El presidente de Sociedad Civil Catalana (SCC), Rafael Arenas, ha pedido este viernes al presidente de la Generalitat, Carles Puigdemont, que sea el presidente "de todos los catalanes y no solo de los nacionalistas".
Lo ha dicho en declaraciones a medios en la Generalitat, tras reunirse una hora con Puigdemont junto al vicepresidente de SCC, Joaquim Coll, y entregarle un informe sobre los déficits de calidad democrática en Cataluña: "Nos hemos escuchado cortésmente".
Arenas ha reclamado al presidente que "acepte la realidad y reconduzca la actuación de la Generalitat", y que reconozca que los resultados de las elecciones catalanas no legitiman para iniciar un proceso secesionista.
COMPROMISOS EXIGIDOS
Los dos representantes de SCC han pedido a Puigdemont asegurar la neutralidad de las administraciones, respetando símbolos comunes y no utilizando símbolos partidistas, como la bandera 'estelada', ha dicho.
También le han pedido garantizar una óptima convivencia ya que, según Arenas, se estigmatiza a quien piensa de manera diferente: "Sufrimos situaciones de acoso y coacción no compatibles con principios democráticos básicos".
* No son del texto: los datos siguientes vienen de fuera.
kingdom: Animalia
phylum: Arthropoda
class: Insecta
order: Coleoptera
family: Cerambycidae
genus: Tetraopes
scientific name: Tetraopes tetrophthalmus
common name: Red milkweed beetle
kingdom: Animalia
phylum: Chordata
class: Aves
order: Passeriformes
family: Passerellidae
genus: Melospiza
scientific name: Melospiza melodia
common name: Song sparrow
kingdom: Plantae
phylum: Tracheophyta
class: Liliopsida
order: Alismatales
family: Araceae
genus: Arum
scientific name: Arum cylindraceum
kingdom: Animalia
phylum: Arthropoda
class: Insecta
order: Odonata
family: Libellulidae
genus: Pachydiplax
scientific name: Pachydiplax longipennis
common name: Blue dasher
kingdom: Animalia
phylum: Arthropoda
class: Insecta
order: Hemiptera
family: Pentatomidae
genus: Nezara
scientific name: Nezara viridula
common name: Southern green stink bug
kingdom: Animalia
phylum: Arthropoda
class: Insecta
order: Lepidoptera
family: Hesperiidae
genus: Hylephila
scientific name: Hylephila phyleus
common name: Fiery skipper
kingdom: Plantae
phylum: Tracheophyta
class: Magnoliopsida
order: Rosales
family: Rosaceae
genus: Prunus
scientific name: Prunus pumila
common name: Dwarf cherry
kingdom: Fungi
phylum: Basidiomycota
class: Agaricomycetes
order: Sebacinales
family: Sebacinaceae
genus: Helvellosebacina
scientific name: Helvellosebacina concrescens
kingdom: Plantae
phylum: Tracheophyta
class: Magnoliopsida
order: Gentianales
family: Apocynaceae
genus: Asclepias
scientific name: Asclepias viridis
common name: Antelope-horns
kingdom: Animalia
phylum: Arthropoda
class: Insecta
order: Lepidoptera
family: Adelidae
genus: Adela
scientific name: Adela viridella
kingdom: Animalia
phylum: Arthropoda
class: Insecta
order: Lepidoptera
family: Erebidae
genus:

El presidente de SCC ha acusado a la Generalitat de optar por ser una institución de propaganda del separatismo, y ha solicitado a Puigdemont que rebaje la tensión institucional utilizando el diálogo con el Gobierno central, que acepte las resoluciones del Tribunal Constitucional (TC) y que cese la política "que pretende convertir a los catalanes en rehenes".
MOCIÓN DE CONFIANZA
Preguntado por su opinión acerca de la moción de confianza a la que se someterá Puigdemont, Arenas ha respondido que no pretende entrar en temas de práctica parlamentaria, pero se ha mostrado "preocupado, porque todo esto se sitúa en un marco de rebelión institucional".
"Aquí el papel que se está jugando es si hay una desobediencia explícita, como pretende la CUP, o no, como pretende JxSí", y ha añadido que la moción no debería darse tras la Diada del 11 de septiembre, para evitar la utilización partidista de una fiesta que debería ser de todos los catalanes, ha dicho.